Leaving NAFTA: Will it Undermine Trump’s Energy Policy?

Gas Exports to Mexico Are Important to US ‘Dominance’

Sharelines

  • The US became a net exporter of natural gas for the first time since in at least 60 years.
  • The US Energy Information Administration projected the US could become an overall net energy exporter by 2026.
  • Trump’s "energy dominance" policy could be undermined if he pulls the US out of NAFTA.

The United States became a net exporter of natural gas for the first time since in at least 60 years, according to Bloomberg News reports. Last year, the US Energy Information Administration (EIA) projected the United States could become an overall net energy exporter by 2026.
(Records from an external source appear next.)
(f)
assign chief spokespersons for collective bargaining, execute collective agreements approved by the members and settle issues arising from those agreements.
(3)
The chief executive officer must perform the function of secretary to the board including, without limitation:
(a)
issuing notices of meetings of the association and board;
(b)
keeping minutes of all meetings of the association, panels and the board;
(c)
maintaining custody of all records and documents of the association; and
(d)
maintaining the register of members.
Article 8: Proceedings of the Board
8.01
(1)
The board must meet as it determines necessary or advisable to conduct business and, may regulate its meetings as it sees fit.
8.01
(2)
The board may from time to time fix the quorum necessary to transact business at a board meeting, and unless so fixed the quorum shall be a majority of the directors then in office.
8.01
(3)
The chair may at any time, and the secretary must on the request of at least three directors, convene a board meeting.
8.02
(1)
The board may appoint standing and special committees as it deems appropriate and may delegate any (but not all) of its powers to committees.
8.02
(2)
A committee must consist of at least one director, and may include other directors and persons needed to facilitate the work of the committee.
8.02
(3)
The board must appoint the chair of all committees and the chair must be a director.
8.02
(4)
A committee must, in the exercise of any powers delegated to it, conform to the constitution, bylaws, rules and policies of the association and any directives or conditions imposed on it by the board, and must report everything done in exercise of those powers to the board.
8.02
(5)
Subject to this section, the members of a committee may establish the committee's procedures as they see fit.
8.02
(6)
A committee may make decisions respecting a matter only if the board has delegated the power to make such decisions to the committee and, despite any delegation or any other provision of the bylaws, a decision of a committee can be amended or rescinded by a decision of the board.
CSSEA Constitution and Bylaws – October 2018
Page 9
President Donald Trump, with his “energy dominance” policy, would like that to happen sooner. But his threats to pull out of the North American Free Trade Agreement—if he actually acts on it—could undermine his own agenda.

According to Victoria Zaretskaya, a natural gas forecasting export at EIA, the trend toward the US becoming a major energy exporter is dependent upon the “significant projected increase” in natural gas exports to Mexico and the rest of the world.

But what happens if the US withdraws from NAFTA? Gas to Mexico will no longer be unencumbered by heavy tariffs, a situation which could motivate Mexico to source it natural gas elsewhere. The system of resolving international trade disputes, called investor-state dispute settlement, that oil and gas developers in Mexico such as ExxonMobil rely upon, would also go away.

That’s why Jack Gerard, the head of the American Petroleum Institute, which represents natural gas companies, urged the Trump administration to stay in NAFTA even if an update to the agreement cannot be brokered between the US, Mexico, and Canada.

“Global trade flows have played a critical role in America’s energy renaissance, spurring economic growth and investment and creating American jobs,” said Gerard. “North America provides a great example of integrated and interdependent energy markets that benefit all three trading partners. And NAFTA has been critical to that success. NAFTA makes energy more affordable and improves opportunities for U.S. companies in Canada and Mexico. As the administration continues negotiations with Canada and Mexico, we urge them to seek modernization in ways that maintain these benefits.”